GIVEN TEXT:
- Opening Delimiter -
Diane Sherbloom

Personal information
- Full name: Diane Carol Sherbloom
- Born: September 21, 1942 Los Angeles, California, US
- Died: February 15, 1961 (aged 18) Berg-Kampenhout, Flemish Brabant, Belgium
- Cause of death: Plane crash

= Diane Sherbloom =

American ice dancer

Diane Carol "Dee Dee" Sherbloom (September 21, 1942 – February 15, 1961) was an American figure skater who competed in ice dance. Previously paired with Roger Campbell, she had no intentions of competing at the 1961 United States Figure Skating Championships until she met her partner Larry Pierce. Pierce's previous partner, Marilyn Meeker, suffered an injury shortly before the championships that made her unable to compete, and Pierce persuaded Sherbloom to join him. The newly formed pair went on to win the gold medal at Nationals and followed that up with a fourth-place finish at the North American Figure Skating Championships.
- Closing Delimiter -
RECORDED DATA:
- Opening Delimiter -
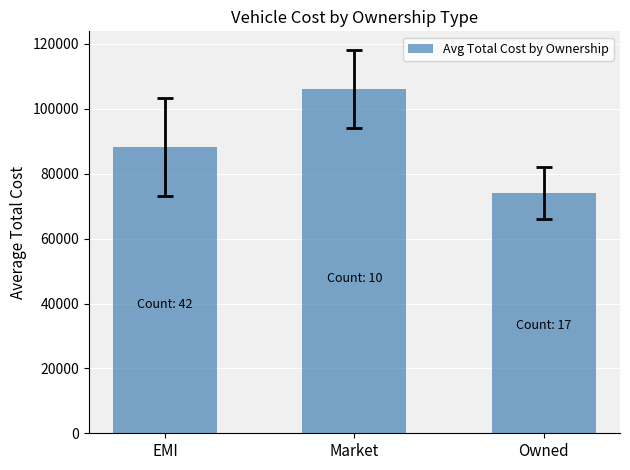

Count the values in the range 74000 to 106000.

3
- Closing Delimiter -
LIST OF TASKS:
A) Using the Diane Sherbloom article, explain why Larry Pierce needed a new partner for the 1961 United States Figure Skating Championships. Answer in one to three sentences.
B) For each statement, decide whether it agrees with the Diane Sherbloom article. Answer yes or no, and quote the words of the article that decide it.
(i) Sherbloom was born in Los Angeles.
(ii) Sherbloom and Pierce won the gold medal at the North American Figure Skating Championships.
(iii) Sherbloom had always planned to compete at the 1961 United States Figure Skating Championships.
C) Carry on the Diane Sherbloom article from the point where it stops.
The listing plays no part in this work.

RESPONSES:
A) His previous partner, Marilyn Meeker, was injured shortly before the championships and could not compete. Pierce then persuaded Sherbloom to skate with him.

B)
(i) Yes: "Born: September 21, 1942 Los Angeles, California, US"
(ii) No: "a fourth-place finish at the North American Figure Skating Championships"
(iii) No: "she had no intentions of competing at the 1961 United States Figure Skating Championships until she met her partner Larry Pierce"

C)
Pierce and Sherbloom were en route to the World Championships in 1961 when their plane (Sabena Flight 548) crashed near Brussels, Belgium, killing all on board. She was 18 at the time of her death and was buried at the Holy Cross Cemetery in Culver City, California.

On January 28, 2011, Sherbloom was inducted into the United States Figure Skating Hall of Fame as part of the 1961 U.S. World Team.

==Results==

(with Larry Pierce)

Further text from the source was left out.